Smartphones have their own merits and demerits. Apart from talking and texting, there are many surprising things that you can do with your smartphone. For instance, you can measure your heart rate, monitor your asthma, blood pressure, etc. Recently researchers have developed an algorithm in smartphones that detects anemia with more than 70% accuracy. 

Anemia is caused by nutritional deficiency, poor diet, and the most common type of anemia is caused by the shortage of iron in your body. Nearly 30% of the population is affected by anemia. Anemia can cause serious health problems if untreated it can cause severe fatigue, pregnancy complications, heart problems and can even lead to death. 

Ways to Detect Anemia 

To diagnose anemia, your doctor will ask you to do the following test 

Complete blood count (CBC) – It is the first and foremost test for diagnosing anemia. This test measures your hemoglobin and hematocrit levels. 

Hemoglobin electrophoresis- This test is to determine the different types of hemoglobin in your blood. 

A reticulocyte- This test measures the number of young red blood cells in your blood. 

All these above-mentioned methods might not be easily accessible to many people and on other hand, all these tests are a bit costly too. By considering all this, a team of researchers has found out a simple method to detect anemia i.e by using a smartphone picture of a person’s lower eyelid. But how? 

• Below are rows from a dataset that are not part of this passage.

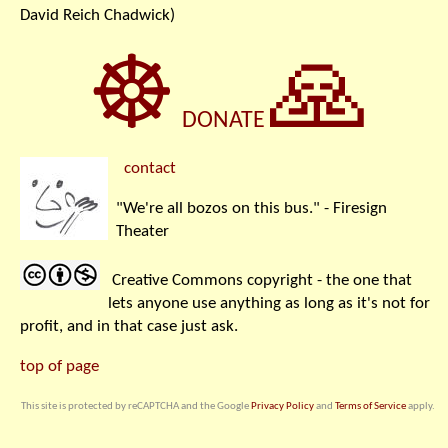
David Reich Chadwick)
☸
🙏
DONATE
contact
"We're all bozos on this bus." - Firesign
Theater
Creative Commons copyright - the one that
lets anyone use anything as long as it's not for
profit, and in that case just ask.
top of page
This site is protected by reCAPTCHA and the Google
Privacy Policy
and
Terms of Service
apply.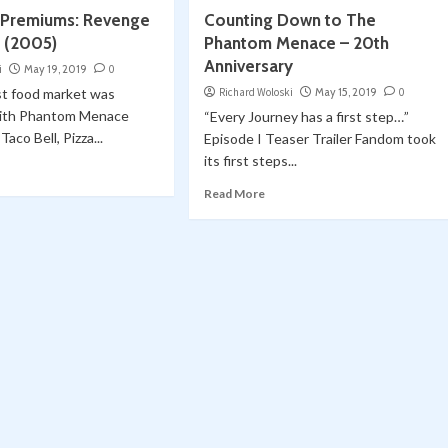
 Premiums: Revenge
Counting Down to The
h (2005)
Phantom Menace – 20th
Anniversary
i
May 19, 2019
0
st food market was
Richard Woloski
May 15, 2019
0
with Phantom Menace
“Every Journey has a first step…”
aco Bell, Pizza...
Episode I Teaser Trailer Fandom took
its first steps...
Read More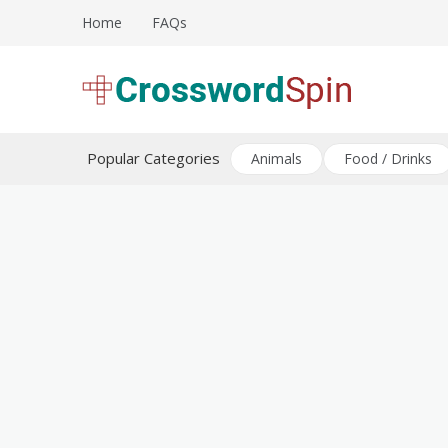
Skip
Home
FAQs
to
content
Download free crossword puzzles
Crossword Puzzles
Popular Categories
Animals
Food / Drinks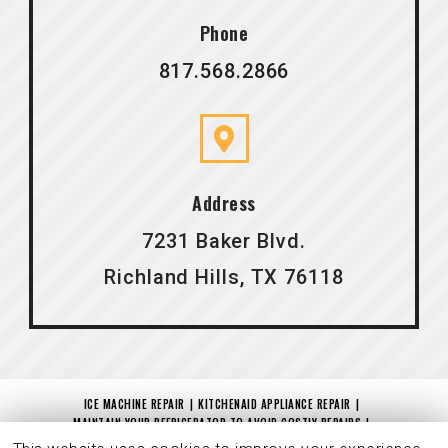
Phone
817.568.2866
Address
7231 Baker Blvd.
Richland Hills, TX 76118
ICE MACHINE REPAIR
KITCHENAID APPLIANCE REPAIR
MAINTAIN YOUR REFRIGERATOR TO AVOID COSTLY REPAIRS
IS YOUR DRYER NOT DRYING?
MAYTAG REPAIR
CHARITABLE CONTRIBUTION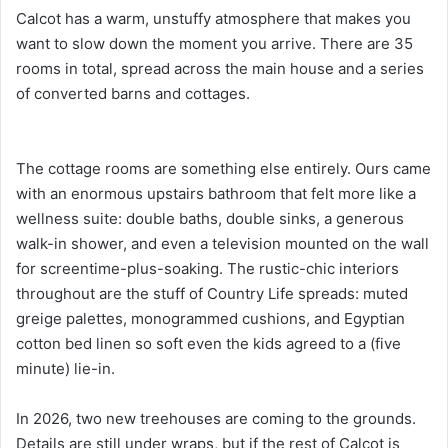
Calcot has a warm, unstuffy atmosphere that makes you
want to slow down the moment you arrive. There are 35
rooms in total, spread across the main house and a series
of converted barns and cottages.
The cottage rooms are something else entirely. Ours came
with an enormous upstairs bathroom that felt more like a
wellness suite: double baths, double sinks, a generous
walk-in shower, and even a television mounted on the wall
for screentime-plus-soaking. The rustic-chic interiors
throughout are the stuff of Country Life spreads: muted
greige palettes, monogrammed cushions, and Egyptian
cotton bed linen so soft even the kids agreed to a (five
minute) lie-in.
In 2026, two new treehouses are coming to the grounds.
Details are still under wraps, but if the rest of Calcot is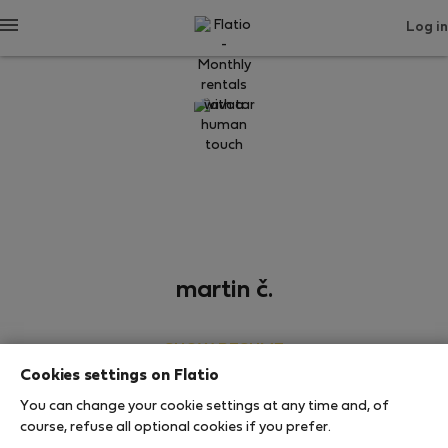
Log in
martin č.
SHOW RESUME
Cookies settings on Flatio
0
1
You can change your cookie settings at any time and, of
Rating and references
Listings
course, refuse all optional cookies if you prefer.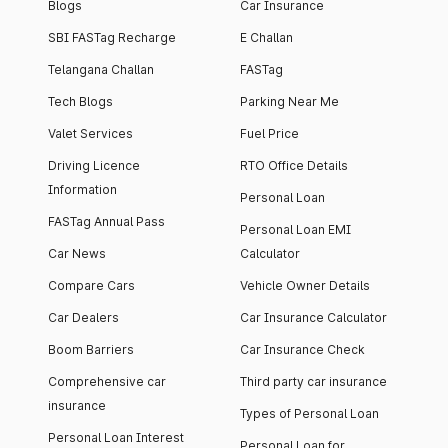
Blogs
Car Insurance
SBI FASTag Recharge
E Challan
Telangana Challan
FASTag
Tech Blogs
Parking Near Me
Valet Services
Fuel Price
Driving Licence
RTO Office Details
Information
Personal Loan
FASTag Annual Pass
Personal Loan EMI
Car News
Calculator
Compare Cars
Vehicle Owner Details
Car Dealers
Car Insurance Calculator
Boom Barriers
Car Insurance Check
Comprehensive car
Third party car insurance
insurance
Types of Personal Loan
Personal Loan Interest
Personal Loan for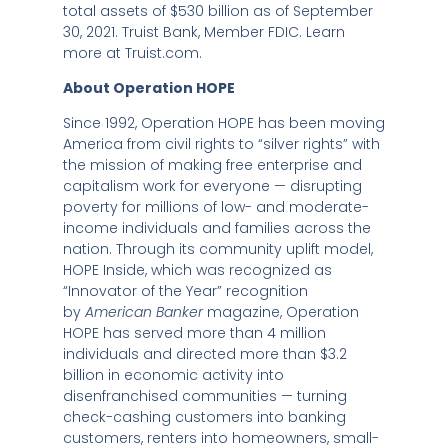
total assets of
$530 billion
as of
September
30, 2021
. Truist Bank, Member FDIC. Learn
more at Truist.com.
About Operation HOPE
Since 1992, Operation HOPE has been moving
America from civil rights to “silver rights” with
the mission of making free enterprise and
capitalism work for everyone — disrupting
poverty for millions of low- and moderate-
income individuals and families across the
nation. Through its community uplift model,
HOPE Inside, which was recognized as
“Innovator of the Year” recognition
by
American Banker
magazine, Operation
HOPE has served more than 4 million
individuals and directed more than
$3.2
billion
in economic activity into
disenfranchised communities — turning
check-cashing customers into banking
customers, renters into homeowners, small-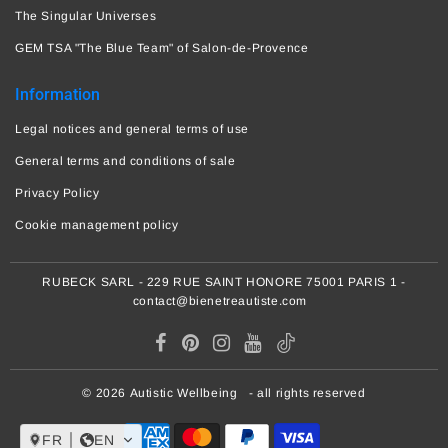
The Singular Universes
GEM TSA "The Blue Team" of Salon-de-Provence
Information
Legal notices and general terms of use
General terms and conditions of sale
Privacy Policy
Cookie management policy
RUBECK SARL - 229 RUE SAINT HONORE 75001 PARIS 1 -
contact@bienetreautiste.com
© 2026
Autistic Wellbeing
- all rights reserved
FR
EN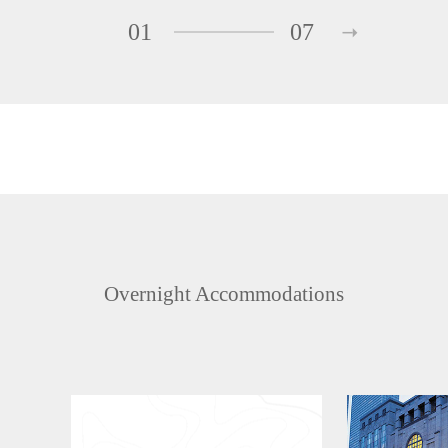
01
07
Overnight Accommodations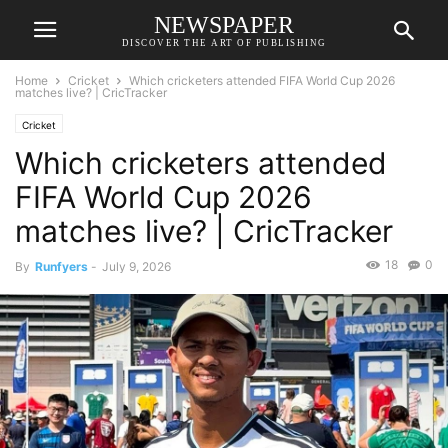
NEWSPAPER
DISCOVER THE ART OF PUBLISHING
Home
Cricket
Which cricketers attended FIFA World Cup 2026
matches live? | CricTracker
Cricket
Which cricketers attended
FIFA World Cup 2026
matches live? | CricTracker
18
0
By
Runfyers
-
July 9, 2026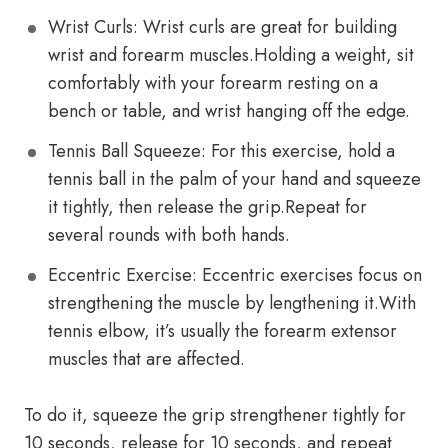
Wrist Curls: Wrist curls are great for building
wrist and forearm muscles.Holding a weight, sit
comfortably with your forearm resting on a
bench or table, and wrist hanging off the edge.
Tennis Ball Squeeze: For this exercise, hold a
tennis ball in the palm of your hand and squeeze
it tightly, then release the grip.Repeat for
several rounds with both hands.
Eccentric Exercise: Eccentric exercises focus on
strengthening the muscle by lengthening it.With
tennis elbow, it’s usually the forearm extensor
muscles that are affected.
To do it, squeeze the grip strengthener tightly for
10 seconds, release for 10 seconds, and repeat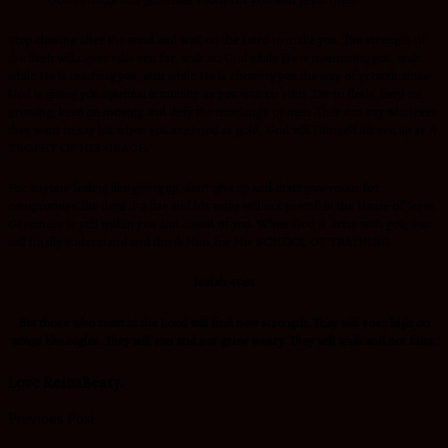
Stop chasing after the wind and wait on the Lord to make you. The strength of
the flesh will never take you far, wait on God while He is mentoring you, wait
while He is teaching you ,wait while He is showing you the way of growth since
God is giving you Spiritual immunity as you wait on Him .Die to flesh, keep on
growing, keep on moving and defy the mocking’s of men .They can say whatever
they want to say but when you are tried as gold, God will Himself lift you up as A
TROPHY OF HIS GRACE.
For anyone feeling like giving up, don’t give up and don’t give room for
compromise.The devil is a liar and his ways will not prevail in the Name of Jesus.
Greatness is still within you and ahead of you. When God is done with you, you
will finally understand and thank Him for His SCHOOL OF TRAINING.
Isaiah 40:31
But those who trust in the
Lord will find new strength. They will soar high on
wings like eagles. They will run and not grow weary. They will walk and not faint.
Love ReinaBeaty.
Previous Post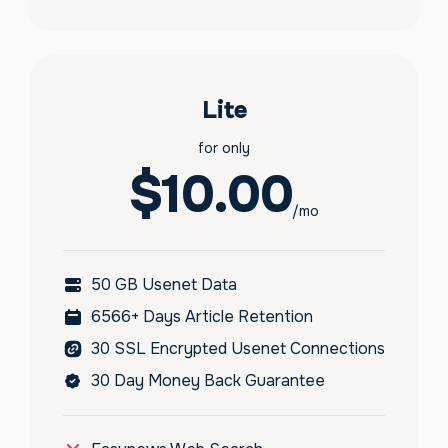
Lite
for only
$10.00
/mo
50 GB Usenet Data
6566+ Days Article Retention
30 SSL Encrypted Usenet Connections
30 Day Money Back Guarantee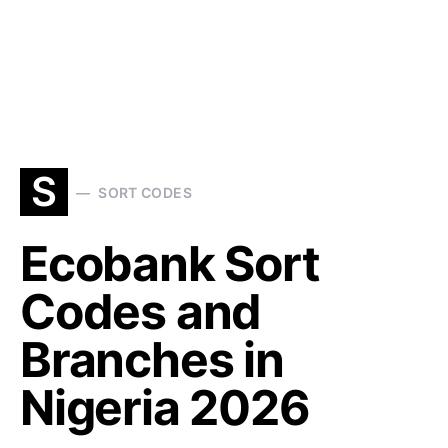
S
SORT CODES
Ecobank Sort
Codes and
Branches in
Nigeria 2026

Smartphone Cameras to Detect Anemia

Recent research published in PLOS ONE disclosed a new technique to diagnose the symptoms of anemia. According to the study, the paleness of the palpebral conjunctiva that lines the eyelids is one of the severe symptoms of anemia. Researchers conducted a two-phase study to find the possibility of using a smartphone camera to detect anemia. The first phase involved the smartphone images of 142 patients in an emergency department. The researchers selected the inner lower eyelids palpebral conjunctiva for the following reasons: 

  • It can be easily photographed. 
  • The color can easily distinguish between blood vessels and the conjunctival surface. 
  • The distance between blood vessels and their surface is very small. 
  • No factors will significantly affect blood flow in this area.  

By zooming in the photo the researchers developed an algorithm that maximizes color resolution and a predictive model. This helped to identify the skin and the eyes to hemoglobin levels. In the second phase, the scientists tested the algorithm on smartphone images of 202 patients of the emergency departments. The findings showed 72.6 percent accuracy in detecting anemia. It also predicted the case of severe anemia that requires a blood transfusion was higher, at between 86% and 94.4%. 

Whether the mobile camera flash is on or off, this technique provides the same and instant results. The only limitation will be on the impact of the quality of the picture and even due to the person retracting their eyelid during the recording of the image.